For each entry that follows, write out an identical copy.

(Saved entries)
##############################

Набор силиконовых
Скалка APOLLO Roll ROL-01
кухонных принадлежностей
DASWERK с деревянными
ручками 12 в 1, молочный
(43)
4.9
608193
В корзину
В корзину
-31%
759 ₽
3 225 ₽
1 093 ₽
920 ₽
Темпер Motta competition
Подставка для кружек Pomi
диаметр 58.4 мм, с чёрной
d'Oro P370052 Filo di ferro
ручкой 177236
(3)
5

##############################

> Written solution:
Набор силиконовых
Скалка APOLLO Roll ROL-01
кухонных принадлежностей
DASWERK с деревянными
ручками 12 в 1, молочный
(43)
4.9
608193
В корзину
В корзину
-31%
759 ₽
3 225 ₽
1 093 ₽
920 ₽
Темпер Motta competition
Подставка для кружек Pomi
диаметр 58.4 мм, с чёрной
d'Oro P370052 Filo di ferro
ручкой 177236
(3)
5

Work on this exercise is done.